Swim with the Sharks?

The Surface

3,100 miles away from the Caribbean, I sat in a rickety room just off campus prodding the interviewer with questions. She had asked me if I had any concerns about living on the small island of South Caicos. “What kind of sharks are there?” I felt childish to ask, and anxious that I’d paint myself unfit for a three-month marine research residency. But my fear of the unknown seascape won out, so I pressed on. “Are student divers safe from these sharks?”

I grew up in the national parks of Wyoming, where I often returned home from school to see moose or elk grazing my front yard. Cruising through windy park roads, I sometimes spotted black bears and grizzlies through the trees. Even wolves occasionally strayed from the seclusion of their den, venturing into open valleys where I strained to see them from a hiking trail. Large wildlife feels to me more familiar than intimidating. Be “bear aware,” keep your distance. I know the steps to keep myself safe in the mountainous Rockies.

Sharks were a different story. I had always been drawn to the beach, to the warmth of sun and sand pressing into my skin. But I rarely journeyed out into the water past the point where my toes could still graze the ocean floor.
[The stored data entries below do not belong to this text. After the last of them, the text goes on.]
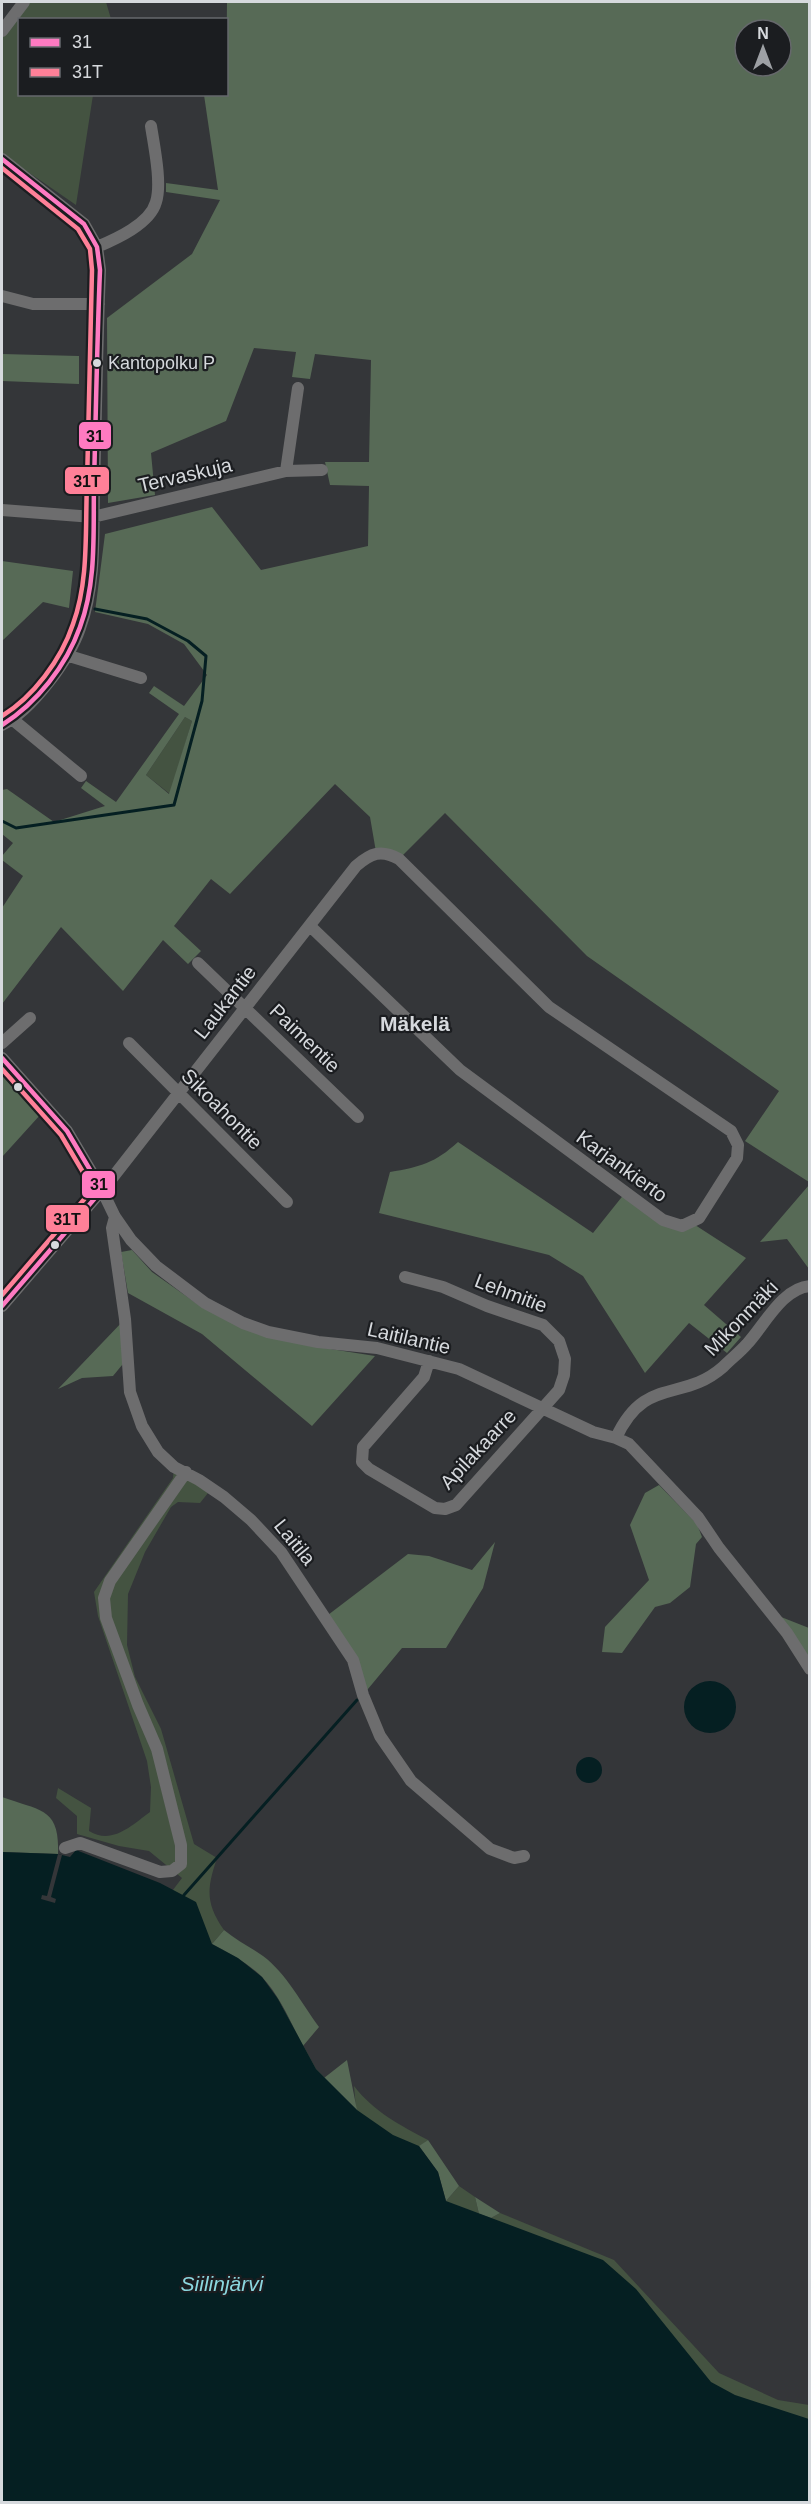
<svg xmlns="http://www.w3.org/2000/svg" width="811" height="2504" viewBox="0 0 811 2504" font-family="Helvetica,sans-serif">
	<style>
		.green { fill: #445341 }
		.forest { fill: #576a56; fill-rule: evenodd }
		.water { fill: #051f22 }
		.pier { fill: #343639 }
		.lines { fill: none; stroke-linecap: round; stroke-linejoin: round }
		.stream { stroke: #051f22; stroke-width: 3 }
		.minor { stroke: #6d6d6e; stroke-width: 12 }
		.bus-1-casing { stroke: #1b1d20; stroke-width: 9 }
		.bus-2-casing { stroke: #1b1d20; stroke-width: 9 }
		.bus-1 { stroke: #fe7ac1; stroke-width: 4.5 }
		.bus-2 { stroke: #ff8098; stroke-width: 4.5 }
		.bus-dot { fill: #d6d9dd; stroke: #1b1d20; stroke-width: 2 }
		.labels { text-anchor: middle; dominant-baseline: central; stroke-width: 4.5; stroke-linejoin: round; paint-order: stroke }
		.bus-label { font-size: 18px; fill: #d6d9dd; stroke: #1b1d20; text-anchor: start }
		.street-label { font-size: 20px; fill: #d6d9dd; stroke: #1b1d20 }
		.neighbourhood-label { font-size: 21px; font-weight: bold; fill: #d6d9dd; stroke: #1b1d20 }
		.water-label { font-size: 21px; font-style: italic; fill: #8bd7df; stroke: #1b1d20 }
		.line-badge { stroke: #1b1d20; stroke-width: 2 }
		.pale-badge-label { font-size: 16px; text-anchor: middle; font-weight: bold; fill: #111 }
	</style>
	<rect width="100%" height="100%" fill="#343639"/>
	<path class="green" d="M25 2H106L111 19 20 20V94L93 95 76 205 2 154V31Z
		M185 717 192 721 170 794 146 775Z
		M174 1467 208 1493 200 1503 178 1502 171 1507 145 1552 128 1594 127 1645 135 1677 161 1729 194 1844 217 1858C207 1888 205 1903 224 1930L212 1944 238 1958 278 1999 316 2069 356 2109 354 2086C374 2112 400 2125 428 2140L420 2146 446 2201 459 2186 475 2197 479 2214 491 2218 500 2213 614 2260 719 2373 778 2400 809 2405V2486L697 2444 151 1919 182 1878 149 1851 119 1846 77 1834V1816L56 1798 58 1788 91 1808 89 1831C112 1845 131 1826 150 1812L151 1787 147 1761 98 1616 94 1592 173 1478Z"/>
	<path class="forest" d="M227 2H809V1182L745 1141 779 1091 587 956 445 813 399 859 376 852 370 817 335 784 230 894 211 879 174 926 201 951 188 964 163 940 123 991 61 927 2 1004V908L23 876 2 860V856L13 843 2 834V790L7 789 54 822 105 806 81 788 86 781 116 802 179 714 149 693 154 686 184 706 207 675 184 644 148 624 95 612 105 534 212 507 261 570 368 546 369 486 330 485 325 462H369L371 360 315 354 310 379 292 377 296 352 254 348 226 421 151 453 155 495 108 503 107 318 192 254 220 200 166 192V183L218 190 204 95 226 94ZM745 30H781V66H745ZM185 717 192 721 169 794 146 775Z
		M2 354 79 356V384L2 381Z
		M2 561 73 571 69 608 43 602 2 641Z
		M4 1074 41 1114 2 1157V1078Z
		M458 1142 593 1233 625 1193 663 1220 692 1223 746 1258 704 1305 741 1337 727 1353 689 1323 645 1373 583 1276 549 1255 379 1213 390 1172C420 1167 435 1163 458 1142Z
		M809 1185V1269L787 1239 760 1242Z
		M132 1250 152 1272 203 1308 318 1347 375 1356 312 1426 202 1334 128 1293 121 1252Z
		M125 1319 127 1359 113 1376 82 1378 58 1389Z
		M659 1485 697 1524 702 1537 696 1544 690 1587 670 1603 655 1607 622 1653 602 1652 605 1627 649 1580 630 1525 645 1493Z
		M495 1542 483 1588 446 1648H402L363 1695 353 1660 324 1618 408 1554 429 1556 472 1570Z
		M771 1613 809 1628V1670Z
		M2 1797C40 1811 60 1807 58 1854L2 1852Z
		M224 1930C236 1940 250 1947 263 1956 286 1973 302 2004 319 2027L303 2046C291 2023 280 1996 262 1977 248 1963 229 1953 212 1944Z
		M347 2060 357 2110 324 2078Z
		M428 2140 459 2186 446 2201 438 2172 419 2146Z
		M475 2197 500 2213 491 2218 479 2214Z"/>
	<path class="water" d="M684 1707a26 26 0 1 1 52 0a26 26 0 1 1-52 0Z
		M576 1770a13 13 0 1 1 26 0a13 13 0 1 1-26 0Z
		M76 1850 160 1883 196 1902 212 1944 238 1958 262 1977 278 1999 316 2069 357 2110 393 2135 419 2146 438 2172 446 2201 603 2260 636 2289 711 2382 735 2395 809 2419V2502H2V1852L58 1854 70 1857Z"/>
	<path class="pier" d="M58 1854 62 1855 51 1897 56 1899 55 1903 41 1899 42 1895 47 1896Z"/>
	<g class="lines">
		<path class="stream" d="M2 821 16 828 174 805 202 701 206 656 188 641 147 619 95 609
			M184 1895 357 1700"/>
		<path class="minor" d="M2 31 24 2
			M2 159 84 224 97 247 100 270C97 343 96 416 94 488 93 533 96 585 80 628 69 660 32 710 2 725
			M97 247C116 239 150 224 156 202 162 183 154 146 151 126
			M2 296 33 304H99
			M286 471 298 388
			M2 510 93 517 286 471 322 470
			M66 655 141 678
			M12 719 81 776
			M198 963 358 1117
			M2 1043 30 1018
			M129 1043 287 1202
			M2 1058 67 1131 102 1190 115 1217 131 1240 156 1266 205 1303 243 1323 268 1332 318 1342 377 1348 459 1369 593 1432 616 1438 629 1444 698 1517 719 1548 787 1633 810 1669
			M115 1217 112 1228 125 1319 130 1392 142 1426 158 1452 174 1467 199 1480 224 1497 251 1520 281 1552 353 1660 363 1695 380 1736 411 1781 490 1849 514 1858 524 1856
			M405 1277 443 1287 487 1306 543 1325 559 1341 565 1359 564 1375 559 1390 456 1505 445 1509 435 1508 369 1469 362 1462 363 1447 424 1377 429 1361
			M2 1306 113 1177 356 866C371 853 381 849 399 859L549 1007 731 1131 738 1145 737 1158 699 1218 682 1226 663 1220 460 1070 310 926
			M616 1438C645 1375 682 1403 723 1367 731 1359 740 1352 747 1344 764 1326 782 1288 810 1286
			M65 1848 80 1843 160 1872 172 1871 181 1864V1845L157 1749 138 1705 106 1618 104 1598 110 1581 186 1472"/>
		<g class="bus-1-casing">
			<path id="bus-1" d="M2 159 84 224 97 247 100 270C97 341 96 412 94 483 93 531 97 581 80 627 66 666 37 703 2 725
				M2 1058 67 1131 102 1190 2 1306"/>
		</g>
		<g class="bus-2-casing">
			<path id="bus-2" d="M2 168 78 229 90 249 92 270C90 342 88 413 87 484 85 531 89 580 73 624 61 660 33 697 2 716
				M2 1069 61 1135 93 1189 2 1295"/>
		</g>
		<use href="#bus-1" class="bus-1"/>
		<use href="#bus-2" class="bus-2"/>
	</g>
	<g class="bus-dot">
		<circle cx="97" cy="363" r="5"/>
		<circle cx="18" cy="1087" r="5"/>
		<circle cx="55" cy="1245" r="5"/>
	</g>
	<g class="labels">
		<g class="bus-label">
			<text x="108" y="363">Kantopolku P</text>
		</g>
		<g class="street-label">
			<text transform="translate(185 475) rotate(-13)">Tervaskuja</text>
			<text transform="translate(225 1002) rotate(-52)">Laukantie</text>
			<text transform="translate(305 1038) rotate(44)">Paimentie</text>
			<text transform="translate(222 1109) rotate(45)">Sikoahontie</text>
			<text transform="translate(622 1166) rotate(36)">Karjankierto</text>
			<text transform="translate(511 1293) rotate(21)">Lehmitie</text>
			<text transform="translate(741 1318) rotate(-46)">Mikonmäki</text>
			<text transform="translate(409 1338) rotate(13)">Laitilantie</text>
			<text transform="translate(478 1449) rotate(-47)">Apilakaarre</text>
			<text transform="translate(295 1542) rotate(51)">Laitila</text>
		</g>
		<g class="neighbourhood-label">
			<text x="415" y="1023">Mäkelä</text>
		</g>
		<g class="water-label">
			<text x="222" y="2283">Siilinjärvi</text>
		</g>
	</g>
	<g class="line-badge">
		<rect x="78" y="421" width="34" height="29" rx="6" fill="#fe7ac1"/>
		<rect x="64" y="466" width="46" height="29" rx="6" fill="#ff8098"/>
		<rect x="81" y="1170" width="35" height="29" rx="6" fill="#fe7ac1"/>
		<rect x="45" y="1204" width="45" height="29" rx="6" fill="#ff8098"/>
	</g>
	<g class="pale-badge-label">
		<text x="95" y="442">31</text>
		<text x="87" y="487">31T</text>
		<text x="99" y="1190">31</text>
		<text x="67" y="1225">31T</text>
	</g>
	<rect width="811" height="2504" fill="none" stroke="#d6d9dd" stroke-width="6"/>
	<rect x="18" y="18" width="210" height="78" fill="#1b1d20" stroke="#66686c" stroke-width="1.5"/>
	<rect x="30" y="38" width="30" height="9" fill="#fe7ac1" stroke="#66686c" stroke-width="1.5"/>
	<text x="72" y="48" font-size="18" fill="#d6d9dd">31</text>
	<rect x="30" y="68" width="30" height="9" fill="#ff8098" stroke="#66686c" stroke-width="1.5"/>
	<text x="72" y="78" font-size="18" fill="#d6d9dd">31T</text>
	<g transform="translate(763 48)"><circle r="28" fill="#1b1d20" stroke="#66686c" stroke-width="1.5"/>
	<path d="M0-4.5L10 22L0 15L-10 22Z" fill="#9da0a4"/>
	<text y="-9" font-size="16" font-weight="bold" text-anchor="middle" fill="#d6d9dd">N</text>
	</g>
</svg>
Slowed by the weight of the water, I couldn’t imagine immersing myself in the depths of a shark’s domain. But this time, the call of a semester on island time overwhelmed my hesitations, and soon I boarded a plane to trek the 3,100 miles.

 

Below

After several training dives, I relax enough to finally take in the water around me. It quickly becomes clear that I am simply a passerby, neither invited nor unwelcome. The blue expanse is only bound by deeper shades of sapphire, cobalt, and midnight. Reefs occasionally rise up out of the seafloor, peppered with corals and algae. Fish of every color and shape dart around the border. Some eagerly parade amongst the sea fans; others watch cautiously from crevices. The sharks I so feared occasionally appear in the near distance. They cruise along the underwater shelf where the most interesting corals cling to the edge, bathed in the nutrients upwelling from the deep ocean. Their lack of interest in my presence quickly humbles me.

I still can’t trust my natural rhythms, so I steadily pull each breath as if I could forget how to inhale at any second. Yet each dive brings more and more ease in my second world. During a night dive, I turn off my dive light and for a brief second turn my back to the lights of the group. Staring off into the true black, I feel as if I’ll never be closer to outer space.

The unique calm of silence under the surface starts to reveal itself. It is not a complete silence. Methodical rasps accompany each breath in, followed by an exhale of bubbles that wobble around my head and up toward dancing rays of light. Occasionally a boat overhead drones faintly across the waves. These sounds fade into a familiar soundtrack, detached from meaning. Only two tasks occupy my focus: to breathe, to observe. It is stunning how twenty to thirty minutes of slow, wonderous breaths can stall time. I learn to melt into my surroundings in a way I never experience above.

Above

Back in the city, I seem to hear everything but silence. I rejoin the masses of people scurrying through a seemingly endless maze of meetings, appointments, decisions, deadlines. Tension hangs in the air, suspended just above the sidewalks like a fog. DC remains one of my favorite places, but I can’t deny the sense of collective angst driven by fast walkers and hurried transactions. Each commitment ratchets up the volume a small but distinct notch. Notifications constantly light up my phone. I can’t look away. I feel proud of myself for taking a 30-minute tech-free walk every few weeks, then sad that it’s become a victory at all. Even my free time fills with noise like air fills a vacuum. Music or political news ping pongs between my headphones all day. I consume it eagerly, grateful to feel that my frustrations and fears are shared. But it still cuts the silence, robbing my mind at a chance of true rest.

I aim to strike a balance at the surface. I’m one of the fast walkers. I hold my head steadily above. But occasionally, as I do my yoga or take my walk, I can slow my thoughts enough to realize how fast they’ve been running. Duck my head under long enough to feel the familiar calm of methodical inhales and exhales.


RCC Stanback Presidential Fellow – Stephanie Murphy

Stephanie is co-lead of the RCC Coasts and Ocean program. She is a Master of Environmental Management candidate at Duke University where she specializes in environmental economics and policy. Prior to beginning her master’s, Stephanie spent 3 years working on federal ocean policy and program management at the Consortium for Ocean Leadership in Washington, D.C.